The book lays out how analytical chemistry, geochemistry, and biochemistry play prominent roles in hydraulic fracturing and that they are central to the three tenets of sustainable production: protecting the environment, protecting the well-being of local communities, and profitability.
Innovation has been a necessity for survival in the low oil and gas price market, and continued innovation will result in an industry resilient to future unexpected challenges. And the authors contend that that innovation and production is achievable in environmentally responsible fashion.
Momentum is building for what is being called the “peak demand” theory—that before too long global oil demand will begin to fall as transportation efficiency, innovations such as electric cars, and government climate change policies will quell the rising consumption of hydrocarbons that has marked the past several decades. What is getting attention is that this sentiment is no longer coming from what could be termed anti-oil interests but is coming from the likes of Shell’s chief executive officer (CEO) and such organizations as the World Energy Council (WEC).
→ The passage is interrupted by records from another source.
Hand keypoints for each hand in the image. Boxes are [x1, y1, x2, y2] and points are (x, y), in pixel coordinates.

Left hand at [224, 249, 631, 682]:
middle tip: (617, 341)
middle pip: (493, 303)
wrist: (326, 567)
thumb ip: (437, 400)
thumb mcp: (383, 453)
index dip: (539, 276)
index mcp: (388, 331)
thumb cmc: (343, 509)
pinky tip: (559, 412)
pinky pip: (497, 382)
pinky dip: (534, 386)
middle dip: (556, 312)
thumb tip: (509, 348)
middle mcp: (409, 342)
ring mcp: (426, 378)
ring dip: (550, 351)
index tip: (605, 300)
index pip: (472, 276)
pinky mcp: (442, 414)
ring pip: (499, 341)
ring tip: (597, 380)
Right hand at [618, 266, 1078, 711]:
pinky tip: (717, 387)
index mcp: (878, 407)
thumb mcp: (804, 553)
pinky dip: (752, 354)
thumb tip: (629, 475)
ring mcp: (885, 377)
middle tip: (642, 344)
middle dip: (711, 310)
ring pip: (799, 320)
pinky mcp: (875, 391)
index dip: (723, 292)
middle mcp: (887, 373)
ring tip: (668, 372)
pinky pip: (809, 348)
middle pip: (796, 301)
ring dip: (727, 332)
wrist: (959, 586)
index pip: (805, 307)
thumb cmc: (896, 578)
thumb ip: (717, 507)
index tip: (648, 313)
Speaking at an energy conference in Houston in March, Shell CEO Ben van Beurden predicted that world oil demand could peak in the late 2020s because of the growth of renewable energy sources and natural gas. He noted that his company is moving toward a lower-carbon, long-term strategy. Shell recently divested most of its Canadian oil sands position and is increasing its position in natural gas. Last year, it bought the BG Group, which built up its natural gas portfolio. Van Beurden emphasized that the industry must reduce carbon dioxide emissions to help countries meet the recent Paris climate change accord goals.
The WEC has predicted that global energy consumption will begin declining in a little over a decade, and its eighth annual survey of energy executives around the world showed that growth in renewables and energy efficiency is requiring firms to revise their medium- and long-term outlooks.
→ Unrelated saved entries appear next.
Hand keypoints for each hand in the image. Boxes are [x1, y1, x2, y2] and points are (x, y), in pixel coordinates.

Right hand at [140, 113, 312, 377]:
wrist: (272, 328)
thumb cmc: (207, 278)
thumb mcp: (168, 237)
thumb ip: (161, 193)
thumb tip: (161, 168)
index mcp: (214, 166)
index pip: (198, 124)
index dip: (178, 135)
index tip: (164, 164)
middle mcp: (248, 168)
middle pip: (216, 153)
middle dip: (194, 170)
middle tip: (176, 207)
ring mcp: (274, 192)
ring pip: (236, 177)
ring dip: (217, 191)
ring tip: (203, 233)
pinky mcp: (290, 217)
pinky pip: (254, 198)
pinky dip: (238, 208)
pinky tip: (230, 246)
The peak demand theory undercuts the prevailing industry notion that a rising middle class in developing countries will propel oil demand much higher. Just a few years ago, the industry and many economists were fretting about a shortage of energy supplies to meet this growing consumption. At the same conference where Shell’s CEO spoke, the head of the International Energy Agency (IEA), Fatih Birol, said that global demand is not peaking and in fact will grow by 7.3 million B/D through 2022. He pleaded with oil companies to invest more, otherwise the world would face an oil shortage in the future and the prospect of huge price spikes. He noted that even though sales of electric cars had risen to a record number of more than 1 million, this was still less than 1% of total global auto sales. The trucking, airline, and chemical sectors will continue to drive oil growth, he said.
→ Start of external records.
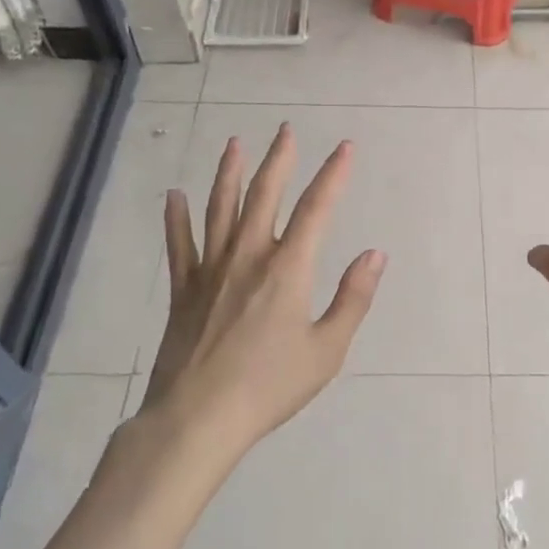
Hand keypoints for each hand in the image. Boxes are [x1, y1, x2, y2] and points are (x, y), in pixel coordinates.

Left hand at [140, 124, 384, 456]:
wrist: (197, 419)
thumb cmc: (270, 386)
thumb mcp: (326, 350)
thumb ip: (353, 298)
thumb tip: (375, 254)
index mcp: (288, 269)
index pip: (317, 209)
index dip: (334, 174)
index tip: (345, 147)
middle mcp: (249, 257)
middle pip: (265, 195)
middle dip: (279, 159)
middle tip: (285, 129)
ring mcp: (211, 270)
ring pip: (220, 209)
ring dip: (229, 173)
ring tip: (234, 143)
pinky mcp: (184, 290)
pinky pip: (180, 245)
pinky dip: (176, 218)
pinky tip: (173, 196)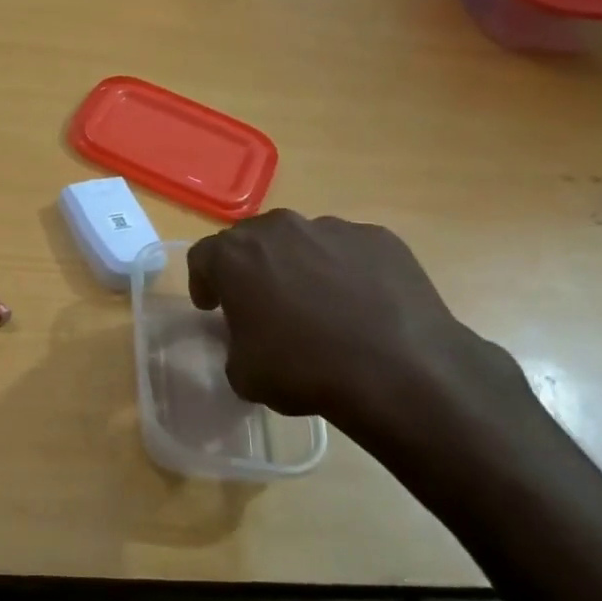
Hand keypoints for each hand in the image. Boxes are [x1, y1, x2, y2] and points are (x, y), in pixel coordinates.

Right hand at [187, 210, 512, 437]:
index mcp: (234, 255)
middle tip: (261, 303)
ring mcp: (332, 228)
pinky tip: (358, 306)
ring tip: (317, 306)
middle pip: (251, 240)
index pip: (202, 257)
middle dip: (250, 268)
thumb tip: (250, 337)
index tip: (212, 308)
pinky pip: (348, 251)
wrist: (400, 370)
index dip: (203, 283)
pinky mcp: (379, 238)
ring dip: (298, 266)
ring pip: (301, 241)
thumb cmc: (304, 370)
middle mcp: (278, 229)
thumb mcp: (243, 372)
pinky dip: (344, 271)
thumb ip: (234, 342)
In general, the oil industry is not good at predicting the future. The oil price decline in the late 1990s, the huge run-up in prices led by surging Chinese and Indian demand in the early 2000s, the strength of the price collapse of the past 2 years, and the resilience of the US shale sector all seemed to catch much of the industry flat-footed. The growth in unconventional production has only made supply/demand forecasts tougher.
The argument might not be so much about peak demand, but about timing. The industry as well as organizations such as the IEA have predicted that global hydrocarbon use would decline this century and that natural gas would be the “bridge to the future” of economies built more around renewable energy sources. The question is whether that will come in 15 years, 30 years, or even longer.